A handful of staff members at Walter Reed Army Medical Center who have come in contact with a Marine Corps captain suspected of having rabies began taking the first of a series of shots yesterday to inoculate themselves against the often-fatal disease.

The workers received an anti-rabies shot and a large dosage of gamma globulin. Over the next three weeks, the workers are scheduled to receive another four shots of the vaccine. Hospital officials said the workers were being inoculated as a precautionary measure, even though doctors said they have yet to firmly diagnose the Marine's illness as rabies and there are no known cases of human-to-human transmission of the disease.

The 33-year-old captain is still in critical condition in the hospital's intensive care unit with partially paralyzed arms and legs and a temperature ranging from 104 to 107 degrees, according to Dr. Robert Redfield, a major in the Army's Infectious Disease Service.

Redfield said the Marine, whose name has not been disclosed, is also suffering from inflammation of the brain and that his kidneys have failed. The Marine is on a respirator to assist his breathing and on a dialysis machine to purify his blood.

The Marine, who was stationed at Quantico Marine Base, may have been exposed to a rabid raccoon the first week in January while hunting on the base with two companions. He was treated first at Dewitt Medical Center at Fort Belvoir and moved to Walter Reed on March 2.

Walter Reed officials invited the media to watch the hospital staff members take their shots as part of an effort to counteract any fear that Washington-area residents might have that somehow large numbers of people may soon contract the disease. A large number of people who have been patients or visited the hospital since the Marine was admitted have called to inquire whether they should take the shots.

Public health officials have warned against contact with wild, possibly rabid animals. But Redfield stressed that the only possible way a rabies victim could transmit the disease to another person would be through a corneal transplant or direct transmission of one person's fluids or saliva into a another person's open wounds or mucous membranes in the mouth, nose or eyes.

Hospital spokesman Peter B. Esker said that 205 people have been identified who have had contact with the Marine in recent weeks and that 18 of them have been "offered the opportunity" to take the anti-rabies shots based on the degree of contact they had with him.
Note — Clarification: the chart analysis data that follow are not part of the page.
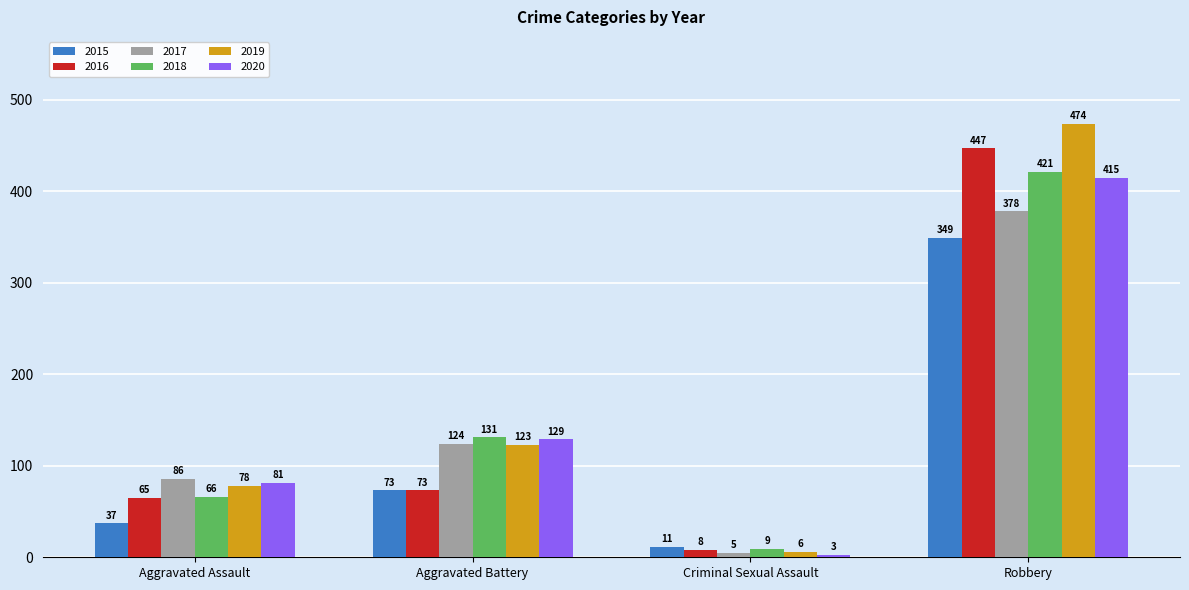

The value of 2019 at Aggravated Assault is 78. True or false?

True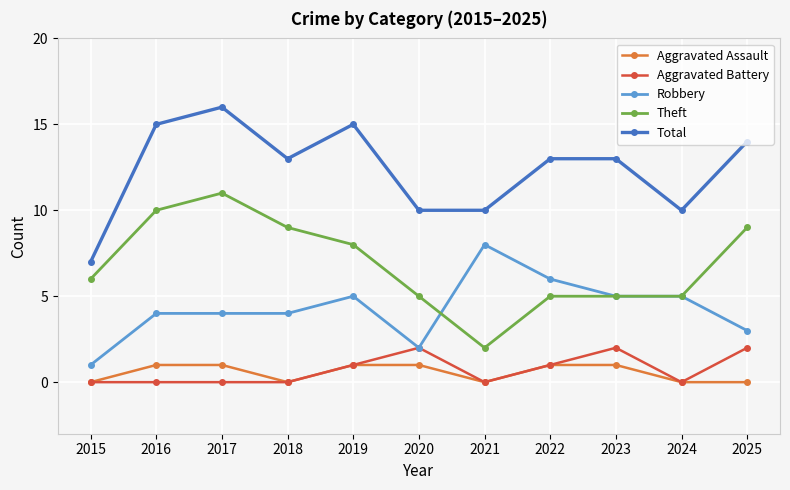

What are all the series names shown in the legend?

Aggravated Assault, Aggravated Battery, Robbery, Theft, Total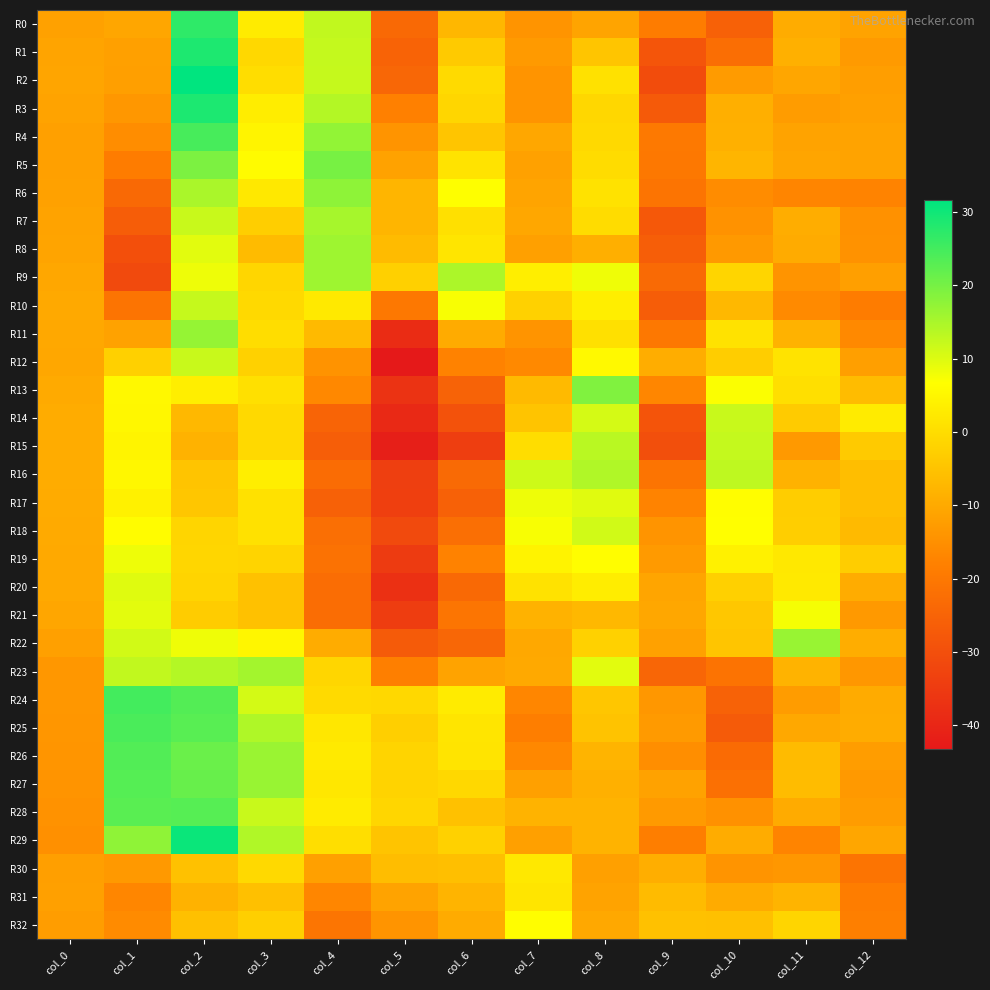

Which series changed the most between col_3 and col_12?

R27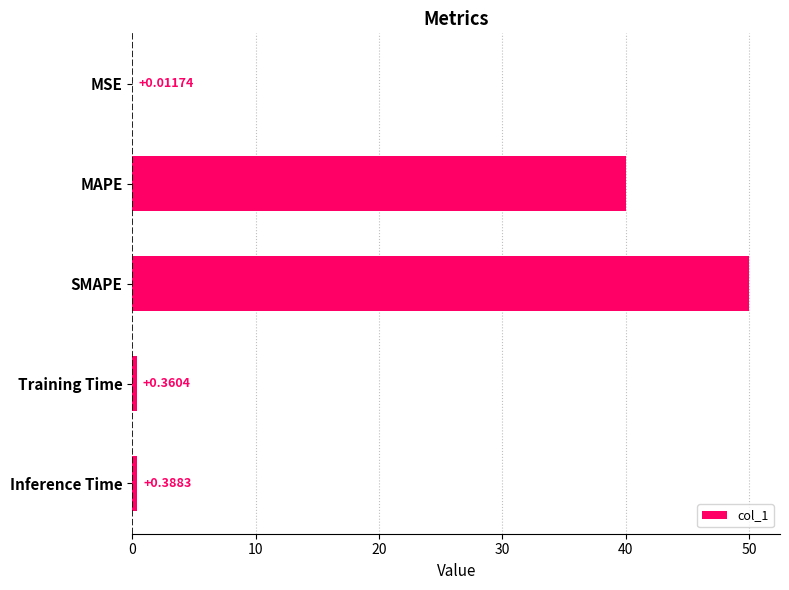

Which has a higher value, MSE or Inference Time?

Inference Time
He said that another 15 people are being questioned further and may also be urged to take the vaccine shots, which are administered in the arm rather than by an older method, through the stomach wall.

Trish Coggeshall, a 29-year-old microbiologist at Walter Reed, said she possibly touched some of the Marine's spinal fluid during a laboratory test while she had paper cuts on her fingers and as a result decided to take the series of shots.

Maj. John Maloney, a nurse who helped resuscitate the Marine on March 6, said he thought the shots were worthwhile. "The disease is worse than getting the shots."

"I will do what the experts say," said Army Maj. Gilcin F. Meadors III, one of the Marine's doctors and who also started taking the shots.